What you should do
Each line below should be quoted exactly, please.

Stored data
Content starts

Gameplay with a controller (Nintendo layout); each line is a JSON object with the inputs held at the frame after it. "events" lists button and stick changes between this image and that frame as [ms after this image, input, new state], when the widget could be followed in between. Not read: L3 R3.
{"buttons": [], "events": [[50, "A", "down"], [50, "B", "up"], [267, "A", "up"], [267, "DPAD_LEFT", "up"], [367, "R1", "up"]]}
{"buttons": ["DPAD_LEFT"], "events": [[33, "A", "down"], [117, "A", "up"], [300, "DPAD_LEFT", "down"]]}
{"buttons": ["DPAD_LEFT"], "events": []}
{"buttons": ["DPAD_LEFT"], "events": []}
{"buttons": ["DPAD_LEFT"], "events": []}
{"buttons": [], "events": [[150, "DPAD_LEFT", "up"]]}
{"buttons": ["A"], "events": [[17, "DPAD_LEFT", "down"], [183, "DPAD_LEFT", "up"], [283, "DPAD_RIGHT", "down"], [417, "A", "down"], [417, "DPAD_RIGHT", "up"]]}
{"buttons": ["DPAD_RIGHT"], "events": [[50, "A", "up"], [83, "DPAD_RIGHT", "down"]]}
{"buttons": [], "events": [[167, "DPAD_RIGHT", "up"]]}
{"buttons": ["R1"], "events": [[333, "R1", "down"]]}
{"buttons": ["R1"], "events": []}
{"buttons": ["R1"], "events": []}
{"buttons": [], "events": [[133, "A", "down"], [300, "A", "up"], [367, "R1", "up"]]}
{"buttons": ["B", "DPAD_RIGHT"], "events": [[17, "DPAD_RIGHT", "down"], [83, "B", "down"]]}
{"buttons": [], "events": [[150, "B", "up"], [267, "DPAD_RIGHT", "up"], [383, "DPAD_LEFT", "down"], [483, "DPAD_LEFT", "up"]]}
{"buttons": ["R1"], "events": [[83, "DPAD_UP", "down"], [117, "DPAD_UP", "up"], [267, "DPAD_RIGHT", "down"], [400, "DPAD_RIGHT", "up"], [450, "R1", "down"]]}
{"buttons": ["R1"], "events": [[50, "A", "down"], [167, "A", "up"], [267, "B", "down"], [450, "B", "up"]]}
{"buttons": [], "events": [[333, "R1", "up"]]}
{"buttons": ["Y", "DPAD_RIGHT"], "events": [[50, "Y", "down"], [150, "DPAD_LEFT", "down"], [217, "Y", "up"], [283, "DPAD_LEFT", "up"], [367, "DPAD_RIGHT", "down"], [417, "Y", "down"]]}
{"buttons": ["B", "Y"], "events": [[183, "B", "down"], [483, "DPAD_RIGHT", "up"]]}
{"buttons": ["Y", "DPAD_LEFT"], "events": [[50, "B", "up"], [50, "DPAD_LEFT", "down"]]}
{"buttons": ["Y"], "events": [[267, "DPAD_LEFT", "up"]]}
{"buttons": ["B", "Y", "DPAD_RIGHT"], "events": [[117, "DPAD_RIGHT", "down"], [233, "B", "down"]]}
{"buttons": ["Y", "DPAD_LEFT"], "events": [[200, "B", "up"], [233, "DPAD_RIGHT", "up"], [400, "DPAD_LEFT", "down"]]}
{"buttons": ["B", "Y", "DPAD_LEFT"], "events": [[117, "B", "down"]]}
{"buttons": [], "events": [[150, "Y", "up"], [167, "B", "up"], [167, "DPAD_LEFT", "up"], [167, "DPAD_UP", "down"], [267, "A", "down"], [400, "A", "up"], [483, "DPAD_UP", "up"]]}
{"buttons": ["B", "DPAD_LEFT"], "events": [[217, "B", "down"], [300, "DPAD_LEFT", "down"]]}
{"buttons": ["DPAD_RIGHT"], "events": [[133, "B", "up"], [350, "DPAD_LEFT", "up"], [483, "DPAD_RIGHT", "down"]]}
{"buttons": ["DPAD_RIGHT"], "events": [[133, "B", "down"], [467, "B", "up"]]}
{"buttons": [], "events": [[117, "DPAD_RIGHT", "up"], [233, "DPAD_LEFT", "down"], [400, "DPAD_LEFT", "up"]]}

Content ends

Output of the exercise
Gameplay with a controller (Nintendo layout); each line is a JSON object with the inputs held at the frame after it. "events" lists button and stick changes between this image and that frame as [ms after this image, input, new state], when the widget could be followed in between. Not read: L3 R3.
{"buttons": [], "events": [[50, "A", "down"], [50, "B", "up"], [267, "A", "up"], [267, "DPAD_LEFT", "up"], [367, "R1", "up"]]}
{"buttons": ["DPAD_LEFT"], "events": [[33, "A", "down"], [117, "A", "up"], [300, "DPAD_LEFT", "down"]]}
{"buttons": ["DPAD_LEFT"], "events": []}
{"buttons": ["DPAD_LEFT"], "events": []}
{"buttons": ["DPAD_LEFT"], "events": []}
{"buttons": [], "events": [[150, "DPAD_LEFT", "up"]]}
{"buttons": ["A"], "events": [[17, "DPAD_LEFT", "down"], [183, "DPAD_LEFT", "up"], [283, "DPAD_RIGHT", "down"], [417, "A", "down"], [417, "DPAD_RIGHT", "up"]]}
{"buttons": ["DPAD_RIGHT"], "events": [[50, "A", "up"], [83, "DPAD_RIGHT", "down"]]}
{"buttons": [], "events": [[167, "DPAD_RIGHT", "up"]]}
{"buttons": ["R1"], "events": [[333, "R1", "down"]]}
{"buttons": ["R1"], "events": []}
{"buttons": ["R1"], "events": []}
{"buttons": [], "events": [[133, "A", "down"], [300, "A", "up"], [367, "R1", "up"]]}
{"buttons": ["B", "DPAD_RIGHT"], "events": [[17, "DPAD_RIGHT", "down"], [83, "B", "down"]]}
{"buttons": [], "events": [[150, "B", "up"], [267, "DPAD_RIGHT", "up"], [383, "DPAD_LEFT", "down"], [483, "DPAD_LEFT", "up"]]}
{"buttons": ["R1"], "events": [[83, "DPAD_UP", "down"], [117, "DPAD_UP", "up"], [267, "DPAD_RIGHT", "down"], [400, "DPAD_RIGHT", "up"], [450, "R1", "down"]]}
{"buttons": ["R1"], "events": [[50, "A", "down"], [167, "A", "up"], [267, "B", "down"], [450, "B", "up"]]}
{"buttons": [], "events": [[333, "R1", "up"]]}
{"buttons": ["Y", "DPAD_RIGHT"], "events": [[50, "Y", "down"], [150, "DPAD_LEFT", "down"], [217, "Y", "up"], [283, "DPAD_LEFT", "up"], [367, "DPAD_RIGHT", "down"], [417, "Y", "down"]]}
{"buttons": ["B", "Y"], "events": [[183, "B", "down"], [483, "DPAD_RIGHT", "up"]]}
{"buttons": ["Y", "DPAD_LEFT"], "events": [[50, "B", "up"], [50, "DPAD_LEFT", "down"]]}
{"buttons": ["Y"], "events": [[267, "DPAD_LEFT", "up"]]}
{"buttons": ["B", "Y", "DPAD_RIGHT"], "events": [[117, "DPAD_RIGHT", "down"], [233, "B", "down"]]}
{"buttons": ["Y", "DPAD_LEFT"], "events": [[200, "B", "up"], [233, "DPAD_RIGHT", "up"], [400, "DPAD_LEFT", "down"]]}
{"buttons": ["B", "Y", "DPAD_LEFT"], "events": [[117, "B", "down"]]}
{"buttons": [], "events": [[150, "Y", "up"], [167, "B", "up"], [167, "DPAD_LEFT", "up"], [167, "DPAD_UP", "down"], [267, "A", "down"], [400, "A", "up"], [483, "DPAD_UP", "up"]]}
{"buttons": ["B", "DPAD_LEFT"], "events": [[217, "B", "down"], [300, "DPAD_LEFT", "down"]]}
{"buttons": ["DPAD_RIGHT"], "events": [[133, "B", "up"], [350, "DPAD_LEFT", "up"], [483, "DPAD_RIGHT", "down"]]}
{"buttons": ["DPAD_RIGHT"], "events": [[133, "B", "down"], [467, "B", "up"]]}
{"buttons": [], "events": [[117, "DPAD_RIGHT", "up"], [233, "DPAD_LEFT", "down"], [400, "DPAD_LEFT", "up"]]}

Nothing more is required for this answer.